Maria Polyakova, an economist at Stanford University, has studied the effects of the pandemic on the U.S. economy. “In general,” she said, “we expect that staying at home mechanically slows the pandemic, as it reduces the number of interactions between people.”
“The trade-off is that the reduction in economic activity especially hurts many workers and their families in the large service sector of the economy,” she added. So is the curfew worth the price?
She is at a loss to understand the logic. “Assuming that nightclubs and such are already closed down anyway, for instance, prohibiting people from going for a walk around the block with their family at night is unlikely to reduce interactions,” Dr. Polyakova said.
Moreover, the virus thrives indoors, and clusters of infection are common in families and in households. So one daunting question is whether forcing people into these settings for longer periods slows transmission — or accelerates it.
“You can think of it like this,” said William Hanage, an epidemiologist at the Harvard T.H. Chan School of Public Health, “what proportion of transmission events happen during the time in question?
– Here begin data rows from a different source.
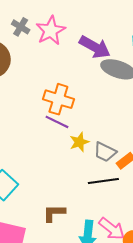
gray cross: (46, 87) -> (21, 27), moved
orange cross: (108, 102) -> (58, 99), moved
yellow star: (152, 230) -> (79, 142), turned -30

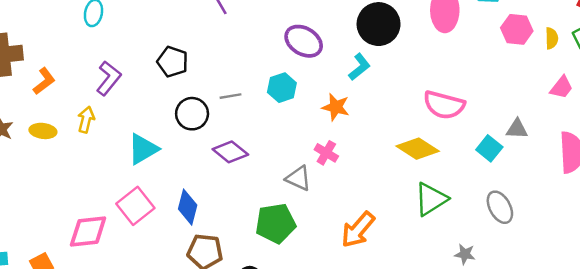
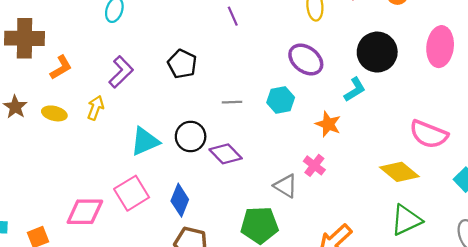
black circle: (192, 114) -> (191, 136), moved

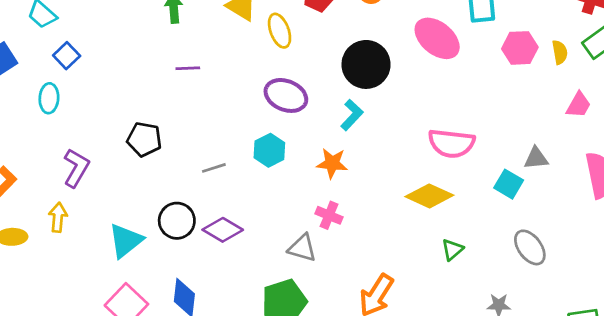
purple line: (233, 16) -> (188, 68), turned -54
pink ellipse: (440, 47) -> (437, 38), turned -42
green triangle: (406, 220) -> (452, 250), size x0.6

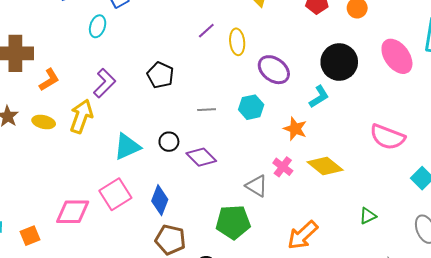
yellow ellipse: (280, 31) -> (237, 42), moved
purple line: (188, 68) -> (206, 31), turned -54
yellow diamond: (429, 196) -> (325, 166), moved
yellow arrow: (58, 217) -> (81, 116), size x1.5
black circle: (177, 221) -> (169, 142), size x0.7

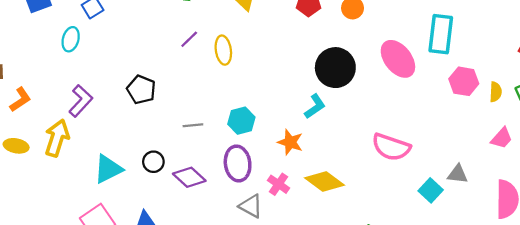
purple ellipse: (274, 70) -> (238, 163), moved, turned 48

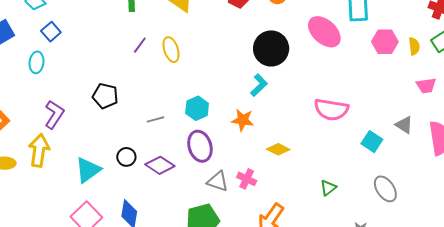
pink trapezoid: (502, 138) -> (426, 86), turned 50
gray triangle: (458, 174) -> (404, 125), moved, turned 36
yellow diamond: (324, 182) -> (278, 149), size x0.7
pink cross: (279, 184) -> (247, 179), moved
And how will the curfew stop them?”
One study, published recently in Science, analyzed data from Hunan Province, in China, at the start of the outbreak. Curfews and lockdown measures, the researchers concluded, had a paradoxical effect: These restrictions reduced the spread within the community, but raised the risk of infection within households, reported Kaiyuan Sun, a postdoctoral fellow at the National Institutes of Health, and his colleagues.
Dr. Longini and his colleagues incorporated lockdowns and curfews into models of the pandemic in the United States, and concluded that they can be an effective way to reduce transmission.
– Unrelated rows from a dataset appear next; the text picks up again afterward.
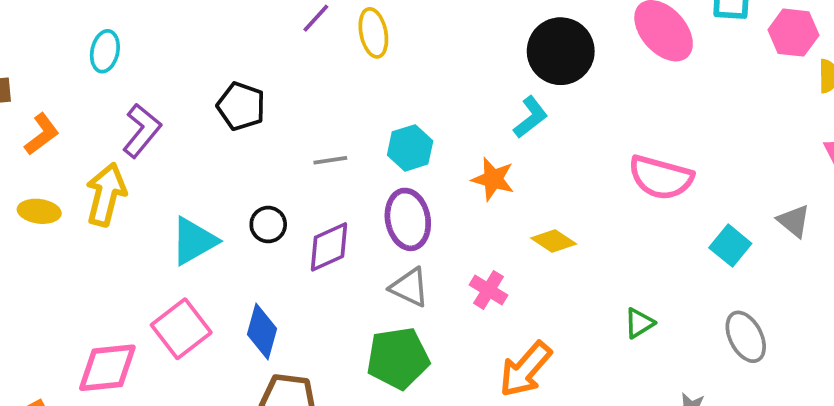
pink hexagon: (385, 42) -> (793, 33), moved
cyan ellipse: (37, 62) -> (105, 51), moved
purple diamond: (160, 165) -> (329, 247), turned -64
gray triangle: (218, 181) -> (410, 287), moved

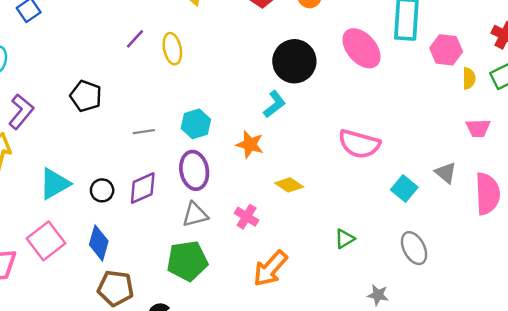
black circle: (268, 225) -> (102, 190), moved
gray triangle: (410, 287) -> (195, 215), turned -40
But, he cautioned, models come with a lot of assumptions about the population and how the virus spreads. “Whether you believe that is a scientific rationale depends on whether you believe the model,” he said.
Jon Zelner, an epidemiologist at the University of Michigan, said that there was too little scientific data to know whether curfews are effective, but that such coercive measures rarely work in the long run.
“With respect to curfews, I think that it is hard to understand what the positive impact of them is going to be,” he said. “One of the things I worry about with relatively vague or poorly reasoned orders is that it erodes the trust people need to have to follow these.”
In countries like Japan, which have a much lower incidence of Covid-19 than the United States, the secret seems to be a population that accepts and follows guidelines like social distancing and mask wearing, “rather than a series of rule-like restrictions” like curfews.
That could have happened in the United States, he said, but public health recommendations were “drawn into our broader set of unending cultural and political conflicts.”